Sunday, February 26, 2006

At the Zoo

This morning, we drove to the zoo. Sister Yetunde and friend Ebun (up from Lagos for the weekend) wanted to see it. The Abuja Children's Park and Zoo sits in the lee of Aso Rock, the mighty sleeping elephant that guards Abuja.

We were the first to arrive, at 10:30 in the morning. A sticker at the entrance indicated there was a wifi hotspot in operation. I asked the women at the entrance if the wifi was working (every sinew of my being told me it would not be).
She said, "eh - you can bring your laptop and surf de net. It is working." I switched on the wifi on my pda, and lo and behold, I was connected. Blimey, things are changing.
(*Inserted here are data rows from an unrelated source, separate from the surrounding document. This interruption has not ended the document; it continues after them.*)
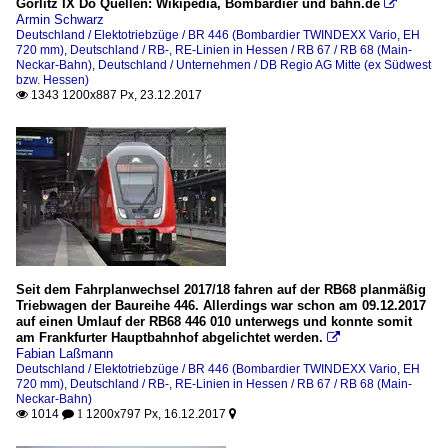
Görlitz IX Do Quellen: Wikipedia, Bombardier und bahn.de

Armin Schwarz
Deutschland / Elektotriebzüge / BR 446 (Bombardier TWINDEXX Vario, EH
720 mm)
,
Deutschland / RB-, RE-Linien in Hessen / RB 67 / RB 68 (Main-
Neckar-Bahn)
,
Deutschland / Unternehmen / DB Regio AG Mitte (ex Südwest
bzw. Hessen)
1343 1200x887 Px, 23.12.2017

Seit dem Fahrplanwechsel 2017/18 fahren auf der RB68 planmäßig
Triebwagen der Baureihe 446. Allerdings war schon am 09.12.2017
auf einen Umlauf der RB68 446 010 unterwegs und konnte somit
am Frankfurter Hauptbahnhof abgelichtet werden.

Fabian Laßmann
Deutschland / Elektotriebzüge / BR 446 (Bombardier TWINDEXX Vario, EH
720 mm)
,
Deutschland / RB-, RE-Linien in Hessen / RB 67 / RB 68 (Main-
Neckar-Bahn)
1014
1200x797 Px, 16.12.2017

 1
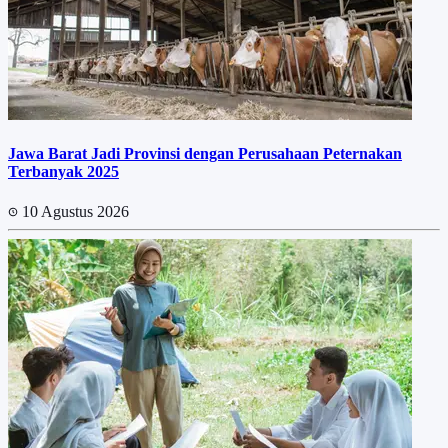
Jawa Barat Jadi Provinsi dengan Perusahaan Peternakan
Terbanyak 2025
10 Agustus 2026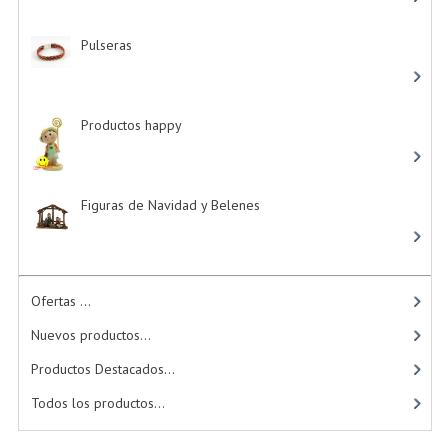
Pulseras
-> (4)
Productos happy
-> (15)
Figuras de Navidad y Belenes
Ofertas ...
Nuevos productos...
Productos Destacados...
Todos los productos...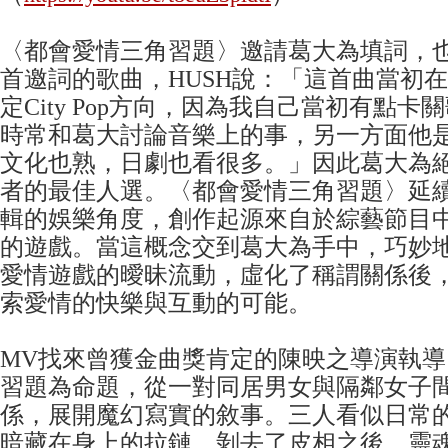
〈都會愛情三角習題〉邀請葛大為填詞，
首邀詞的歌曲，HUSH說：「這首曲當初在
定City Pop方向，因為我自己當初有點
時常和葛大討論音樂上的事，另一方面他
文化也熟，日劇也看很多。」因此葛大為
者的最佳人選。〈都會愛情三角習題〉延
輯的娛樂角度，創作起源來自於綜藝節目
的遊戲。當這概念交到葛大為手中，巧妙
愛情遊戲的曖昧流動，虛化了稱謂關係後
索愛情的快樂與互動的可能。
MV找來曾獲金曲獎肯定的陳映之導演執
習題為命題，從一對同居男女與隔鄰女子
係，展開魔幻寫實的敘事。三人看似日常
暗藏在身上的拉鏈，剝去了皮相之後，靈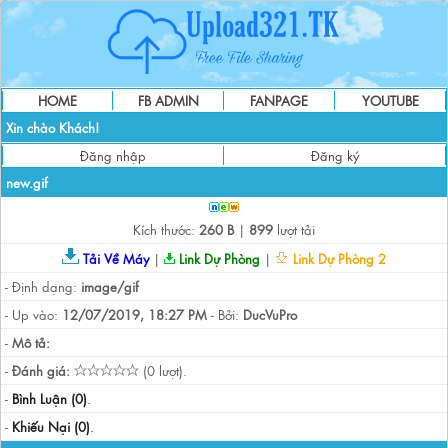
HOME
FB ADMIN
FANPAGE
YOUTUBE
Xin chào Khách!
Đăng nhập
Đăng ký
new.gif
Kích thước:
260 B
|
899
lượt tải
Tải Về Máy
|
Link Dự Phòng
|
Link Dự Phòng 2
- Định dạng:
image/gif
- Up vào:
12/07/2019, 18:27 PM
- Bởi:
DucVuPro
-
Mô tả:
-
Đánh giá:
(0 lượt).
-
Bình Luận (0)
.
-
Khiếu Nại (0)
.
We sat on some new concrete benches they have put up under the shade of a tree and admired a flock of wildebeest. I read bbc news online as one of them greeted us with an almighty honk that reverberated across the fields - a cross between a cow's moo and a rippling fart. I wondered why they would give the zoo free wireless internet - apart from oddbods with fancy phones like moi, there is nowhere to plug in your laptop, and scarcely enough shade even under a tree to see the screen. There must be a reason, but it escaped me to think of it. I hear there is wireless access now at Wuse market, which is even more of a mystery. Perhaps they are anticipating the market traders will all buy wifi-enabled tablets and start checking stock prices at lunch time..

We saw zebra in the distance, a tatty looking dromedary surrounded by goats, a bored cheetah in an enclosure far too small for its lithe musculature to sprint around and more everyday animals like horses, geese and ducks. A sign by the lake promised crocodiles as well as all manner of tropical birds, but all we could see was the flat blade of the water's surface, reflecting the foliage on the banks on the opposite side. The birdsong by the lake was lovely - a gentle operetta of sound - layers of love songs interlaced with one another in the air. The cafe by the lake was closed, and there were no boats, even though there is a jetty. If only the management could see the Serpentine in Hyde Park I thought to myself. Lovers would take a rowing boat out to a secluded corner of the lake, bookish types would come with the solitude of a book and sup endless espressos until its conclusion in the corner. Sunday papers (which would, in this imaginary scenario, be a joy to read) would be laboured over. What's that? Oops, I'm dreaming again.


Musings 8:17 pm  

Hey! Are you trying to say the Sunday papers are not interesting?????

Akin 3:29 pm  

Hello Jeremy,
I liked your journal entry about visiting the Zoo.
Between the ages of 6 to 9, I lived in Jos which had a big expatriate community such that I was in a school where the natives were almost outnumbered.
I remember visits to the Jos Zoo where we met a 400-year old tortoise amongst other animals like camels, snakes, lions and elephants.
I suppose it was then more a colonial infrastructure.
Anyways, your views of Nigeria do remind me of a Nigeria when we were wild and carefree, they was a real middle class strata then - Early 70's that is.
I might just visit again after 16 years away.
Shame your blog service does not have trackbacks.

Chika Okafor 5:17 pm  

Things are really changing if there is Wi-fi at the Abuja Zoo and Wuse Market .
Maybe if more people in Nigeria start to set up more DIY antennas like the one by Geek Corps we will have more hotspots over the country.